• _WHAT THE EXERCISE ASKS_
Scan the records below for lines with the word "serif", then state how many you find and nothing else.

(Saved data entries)
○ ○ ○ ○ ○ ○ ○

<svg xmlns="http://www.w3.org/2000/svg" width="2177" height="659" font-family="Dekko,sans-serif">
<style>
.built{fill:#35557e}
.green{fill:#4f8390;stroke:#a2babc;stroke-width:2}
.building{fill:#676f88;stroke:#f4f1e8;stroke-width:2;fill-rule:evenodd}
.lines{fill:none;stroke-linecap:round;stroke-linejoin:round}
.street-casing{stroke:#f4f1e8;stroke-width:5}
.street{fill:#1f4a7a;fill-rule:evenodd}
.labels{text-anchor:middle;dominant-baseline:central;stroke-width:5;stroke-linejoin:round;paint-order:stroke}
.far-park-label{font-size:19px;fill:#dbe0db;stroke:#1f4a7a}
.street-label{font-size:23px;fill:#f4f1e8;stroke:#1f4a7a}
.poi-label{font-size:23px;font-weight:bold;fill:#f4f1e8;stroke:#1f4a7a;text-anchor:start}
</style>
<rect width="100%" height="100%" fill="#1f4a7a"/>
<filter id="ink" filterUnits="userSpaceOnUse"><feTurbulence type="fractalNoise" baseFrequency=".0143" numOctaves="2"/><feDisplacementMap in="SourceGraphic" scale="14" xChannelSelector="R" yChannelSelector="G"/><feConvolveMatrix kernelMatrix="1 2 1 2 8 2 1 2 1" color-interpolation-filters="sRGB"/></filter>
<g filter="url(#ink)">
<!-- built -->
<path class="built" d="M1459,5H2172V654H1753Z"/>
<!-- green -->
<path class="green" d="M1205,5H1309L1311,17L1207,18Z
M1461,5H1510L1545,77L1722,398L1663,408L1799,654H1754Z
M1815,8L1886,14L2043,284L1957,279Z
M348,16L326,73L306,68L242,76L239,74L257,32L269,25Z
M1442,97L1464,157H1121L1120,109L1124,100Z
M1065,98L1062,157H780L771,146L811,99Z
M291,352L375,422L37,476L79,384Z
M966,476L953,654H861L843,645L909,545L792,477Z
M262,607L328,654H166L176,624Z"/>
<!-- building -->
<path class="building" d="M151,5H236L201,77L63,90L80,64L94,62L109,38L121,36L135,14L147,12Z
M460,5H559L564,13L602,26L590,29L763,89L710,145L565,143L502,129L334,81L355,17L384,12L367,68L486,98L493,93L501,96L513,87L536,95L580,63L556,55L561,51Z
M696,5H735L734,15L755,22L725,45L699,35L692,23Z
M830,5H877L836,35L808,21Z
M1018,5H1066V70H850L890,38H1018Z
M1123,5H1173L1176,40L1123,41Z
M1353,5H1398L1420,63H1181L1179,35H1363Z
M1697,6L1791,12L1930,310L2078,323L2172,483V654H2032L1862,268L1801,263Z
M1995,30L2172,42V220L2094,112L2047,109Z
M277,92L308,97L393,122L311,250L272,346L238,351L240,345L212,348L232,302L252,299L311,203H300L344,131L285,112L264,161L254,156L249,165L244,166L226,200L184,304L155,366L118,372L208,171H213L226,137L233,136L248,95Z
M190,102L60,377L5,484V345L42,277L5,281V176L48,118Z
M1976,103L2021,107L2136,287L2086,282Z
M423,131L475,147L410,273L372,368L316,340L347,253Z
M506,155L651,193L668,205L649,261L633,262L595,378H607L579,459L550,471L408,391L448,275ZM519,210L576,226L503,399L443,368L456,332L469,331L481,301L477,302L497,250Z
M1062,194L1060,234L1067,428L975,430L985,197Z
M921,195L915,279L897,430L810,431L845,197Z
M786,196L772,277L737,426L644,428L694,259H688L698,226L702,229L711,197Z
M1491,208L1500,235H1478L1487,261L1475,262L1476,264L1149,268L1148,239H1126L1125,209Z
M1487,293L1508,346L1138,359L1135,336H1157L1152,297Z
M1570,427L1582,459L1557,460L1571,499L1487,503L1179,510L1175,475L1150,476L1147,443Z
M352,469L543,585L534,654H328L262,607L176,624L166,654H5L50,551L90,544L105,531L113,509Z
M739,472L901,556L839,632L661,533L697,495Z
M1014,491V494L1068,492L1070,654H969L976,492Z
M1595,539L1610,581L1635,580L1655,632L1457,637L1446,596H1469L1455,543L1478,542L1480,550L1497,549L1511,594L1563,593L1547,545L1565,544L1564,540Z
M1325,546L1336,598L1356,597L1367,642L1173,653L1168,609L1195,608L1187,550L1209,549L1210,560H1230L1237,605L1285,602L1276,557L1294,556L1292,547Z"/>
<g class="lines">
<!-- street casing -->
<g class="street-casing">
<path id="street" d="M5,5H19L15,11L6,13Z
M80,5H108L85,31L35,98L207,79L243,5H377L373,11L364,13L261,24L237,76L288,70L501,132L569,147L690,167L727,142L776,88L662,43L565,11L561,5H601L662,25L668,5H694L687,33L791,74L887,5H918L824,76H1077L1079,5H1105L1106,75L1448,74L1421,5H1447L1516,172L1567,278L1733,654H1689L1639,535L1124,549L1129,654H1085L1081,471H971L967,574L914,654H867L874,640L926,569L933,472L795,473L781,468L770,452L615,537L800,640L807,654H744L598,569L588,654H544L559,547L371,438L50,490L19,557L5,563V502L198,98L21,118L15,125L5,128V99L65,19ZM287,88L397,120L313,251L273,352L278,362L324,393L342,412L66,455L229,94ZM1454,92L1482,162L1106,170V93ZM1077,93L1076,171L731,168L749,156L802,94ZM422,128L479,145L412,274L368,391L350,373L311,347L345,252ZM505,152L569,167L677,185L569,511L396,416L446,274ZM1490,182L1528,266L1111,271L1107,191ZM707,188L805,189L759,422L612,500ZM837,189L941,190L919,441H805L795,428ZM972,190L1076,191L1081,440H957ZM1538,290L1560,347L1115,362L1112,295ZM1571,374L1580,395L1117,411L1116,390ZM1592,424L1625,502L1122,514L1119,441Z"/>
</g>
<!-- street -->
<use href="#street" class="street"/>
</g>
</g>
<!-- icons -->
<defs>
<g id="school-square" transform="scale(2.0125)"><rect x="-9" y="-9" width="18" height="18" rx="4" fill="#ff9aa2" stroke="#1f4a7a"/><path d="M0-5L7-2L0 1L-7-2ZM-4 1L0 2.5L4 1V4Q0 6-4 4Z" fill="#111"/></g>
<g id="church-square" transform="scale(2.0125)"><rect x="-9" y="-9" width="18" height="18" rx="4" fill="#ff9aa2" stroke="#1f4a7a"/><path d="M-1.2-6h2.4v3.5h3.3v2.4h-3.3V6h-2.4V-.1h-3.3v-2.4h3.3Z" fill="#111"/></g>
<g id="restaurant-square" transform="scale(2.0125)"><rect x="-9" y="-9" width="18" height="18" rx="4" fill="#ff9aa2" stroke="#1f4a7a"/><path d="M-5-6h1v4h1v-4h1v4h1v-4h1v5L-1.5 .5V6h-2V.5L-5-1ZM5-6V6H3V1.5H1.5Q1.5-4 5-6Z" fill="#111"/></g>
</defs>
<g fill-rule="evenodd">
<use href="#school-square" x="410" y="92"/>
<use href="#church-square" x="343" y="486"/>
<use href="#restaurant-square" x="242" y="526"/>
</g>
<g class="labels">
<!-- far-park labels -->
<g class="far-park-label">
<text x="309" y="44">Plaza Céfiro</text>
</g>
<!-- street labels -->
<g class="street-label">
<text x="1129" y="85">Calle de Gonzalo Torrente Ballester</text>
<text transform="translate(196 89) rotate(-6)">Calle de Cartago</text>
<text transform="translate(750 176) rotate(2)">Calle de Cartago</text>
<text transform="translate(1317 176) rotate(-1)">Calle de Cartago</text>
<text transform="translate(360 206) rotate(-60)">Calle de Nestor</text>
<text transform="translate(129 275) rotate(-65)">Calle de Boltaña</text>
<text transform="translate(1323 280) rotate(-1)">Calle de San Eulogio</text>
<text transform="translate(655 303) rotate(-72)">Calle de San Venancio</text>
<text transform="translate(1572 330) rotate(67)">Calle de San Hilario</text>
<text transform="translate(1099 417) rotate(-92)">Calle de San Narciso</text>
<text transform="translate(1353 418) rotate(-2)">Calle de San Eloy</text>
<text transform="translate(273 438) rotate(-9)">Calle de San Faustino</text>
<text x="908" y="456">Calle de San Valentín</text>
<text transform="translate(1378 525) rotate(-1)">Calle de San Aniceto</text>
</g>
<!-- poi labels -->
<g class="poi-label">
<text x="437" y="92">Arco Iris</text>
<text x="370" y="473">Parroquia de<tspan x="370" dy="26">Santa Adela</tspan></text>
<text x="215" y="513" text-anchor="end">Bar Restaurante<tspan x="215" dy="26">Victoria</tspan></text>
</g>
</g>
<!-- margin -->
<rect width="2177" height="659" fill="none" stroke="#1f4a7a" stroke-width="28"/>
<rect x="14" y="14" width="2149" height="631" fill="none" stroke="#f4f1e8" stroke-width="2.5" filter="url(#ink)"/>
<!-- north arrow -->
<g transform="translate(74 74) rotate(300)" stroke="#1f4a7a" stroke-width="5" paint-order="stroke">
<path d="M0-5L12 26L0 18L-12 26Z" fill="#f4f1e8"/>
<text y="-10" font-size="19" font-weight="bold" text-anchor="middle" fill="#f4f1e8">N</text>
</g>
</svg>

○ ○ ○ ○ ○ ○ ○

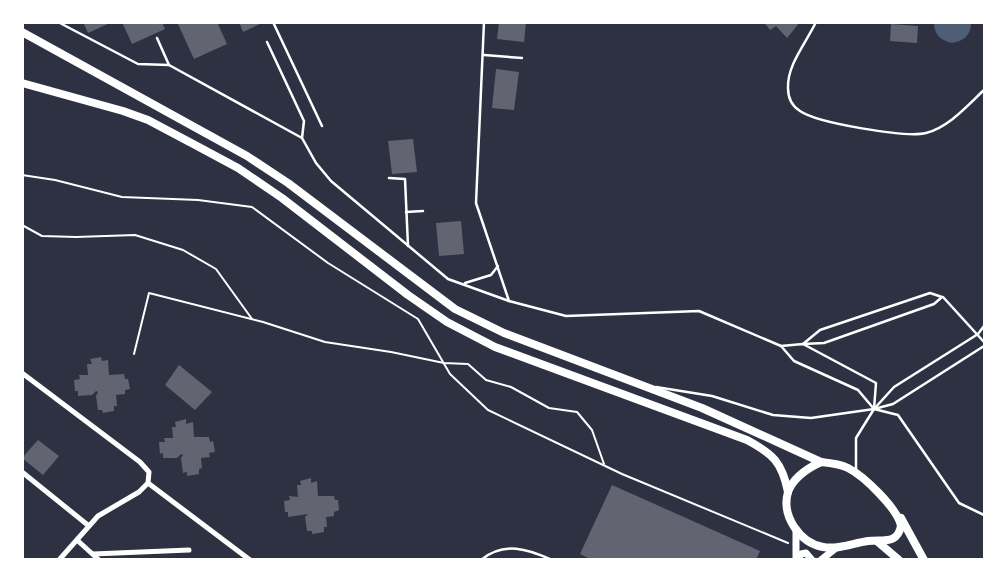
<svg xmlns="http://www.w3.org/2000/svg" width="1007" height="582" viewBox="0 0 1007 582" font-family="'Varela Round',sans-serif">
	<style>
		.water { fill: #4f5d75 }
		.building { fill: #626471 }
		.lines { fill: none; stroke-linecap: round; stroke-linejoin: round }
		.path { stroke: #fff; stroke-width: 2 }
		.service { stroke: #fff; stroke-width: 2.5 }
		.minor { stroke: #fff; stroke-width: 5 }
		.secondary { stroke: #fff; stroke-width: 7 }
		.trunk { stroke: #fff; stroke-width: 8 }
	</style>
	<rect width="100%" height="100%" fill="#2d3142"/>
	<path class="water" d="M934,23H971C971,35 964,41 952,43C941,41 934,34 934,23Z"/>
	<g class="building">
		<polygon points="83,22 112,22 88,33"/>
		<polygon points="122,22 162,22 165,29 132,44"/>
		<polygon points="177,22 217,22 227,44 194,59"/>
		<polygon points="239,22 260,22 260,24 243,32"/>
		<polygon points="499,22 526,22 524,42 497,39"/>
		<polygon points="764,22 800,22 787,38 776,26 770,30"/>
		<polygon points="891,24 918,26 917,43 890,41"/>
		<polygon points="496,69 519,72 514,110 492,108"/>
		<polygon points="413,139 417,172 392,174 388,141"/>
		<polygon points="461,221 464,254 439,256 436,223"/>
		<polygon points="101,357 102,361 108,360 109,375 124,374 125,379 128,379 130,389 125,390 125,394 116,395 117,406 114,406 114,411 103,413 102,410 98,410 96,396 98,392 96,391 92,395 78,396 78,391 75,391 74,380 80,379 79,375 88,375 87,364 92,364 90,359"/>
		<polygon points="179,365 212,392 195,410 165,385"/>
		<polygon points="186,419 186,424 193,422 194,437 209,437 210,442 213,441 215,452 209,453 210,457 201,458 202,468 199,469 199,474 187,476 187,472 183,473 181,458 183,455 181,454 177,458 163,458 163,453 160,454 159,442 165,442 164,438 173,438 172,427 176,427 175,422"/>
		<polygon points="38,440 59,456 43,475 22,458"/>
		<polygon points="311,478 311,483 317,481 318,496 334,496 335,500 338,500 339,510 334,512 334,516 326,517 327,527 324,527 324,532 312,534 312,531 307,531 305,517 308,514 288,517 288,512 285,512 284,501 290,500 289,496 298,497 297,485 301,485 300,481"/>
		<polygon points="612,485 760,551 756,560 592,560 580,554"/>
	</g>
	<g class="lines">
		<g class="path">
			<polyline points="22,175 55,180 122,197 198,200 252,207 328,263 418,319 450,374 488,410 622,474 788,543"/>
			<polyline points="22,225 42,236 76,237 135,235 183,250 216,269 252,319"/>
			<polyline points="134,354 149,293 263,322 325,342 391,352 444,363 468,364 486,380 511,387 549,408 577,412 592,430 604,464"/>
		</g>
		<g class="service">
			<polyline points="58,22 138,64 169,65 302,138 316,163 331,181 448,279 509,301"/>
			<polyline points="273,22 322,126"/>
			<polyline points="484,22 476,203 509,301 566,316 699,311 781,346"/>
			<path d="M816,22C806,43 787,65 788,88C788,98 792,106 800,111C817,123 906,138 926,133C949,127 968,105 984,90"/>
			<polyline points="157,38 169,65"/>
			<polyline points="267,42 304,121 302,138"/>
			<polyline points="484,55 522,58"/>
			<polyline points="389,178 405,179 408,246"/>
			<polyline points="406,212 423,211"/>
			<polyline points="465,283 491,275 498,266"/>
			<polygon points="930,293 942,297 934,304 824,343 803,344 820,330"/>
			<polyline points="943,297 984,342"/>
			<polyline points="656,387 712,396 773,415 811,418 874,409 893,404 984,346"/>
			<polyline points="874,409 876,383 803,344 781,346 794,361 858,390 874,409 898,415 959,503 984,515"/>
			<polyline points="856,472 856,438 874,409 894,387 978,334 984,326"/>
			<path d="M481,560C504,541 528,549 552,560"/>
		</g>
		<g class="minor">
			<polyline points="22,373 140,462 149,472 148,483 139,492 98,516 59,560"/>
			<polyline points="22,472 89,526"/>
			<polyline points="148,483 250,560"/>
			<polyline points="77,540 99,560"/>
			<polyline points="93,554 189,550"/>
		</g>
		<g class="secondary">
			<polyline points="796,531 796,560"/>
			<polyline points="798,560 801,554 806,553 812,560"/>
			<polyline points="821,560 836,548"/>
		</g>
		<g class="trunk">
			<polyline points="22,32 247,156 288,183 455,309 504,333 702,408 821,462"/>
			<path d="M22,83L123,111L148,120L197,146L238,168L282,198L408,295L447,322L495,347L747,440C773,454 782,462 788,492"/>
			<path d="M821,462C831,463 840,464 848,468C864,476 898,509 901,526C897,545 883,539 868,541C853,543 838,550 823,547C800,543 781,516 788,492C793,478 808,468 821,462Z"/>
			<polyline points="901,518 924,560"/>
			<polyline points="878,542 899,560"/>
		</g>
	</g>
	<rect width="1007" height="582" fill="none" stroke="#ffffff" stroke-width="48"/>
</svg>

○ ○ ○ ○ ○ ○ ○

• _OUTPUT FOR THIS TASK_
2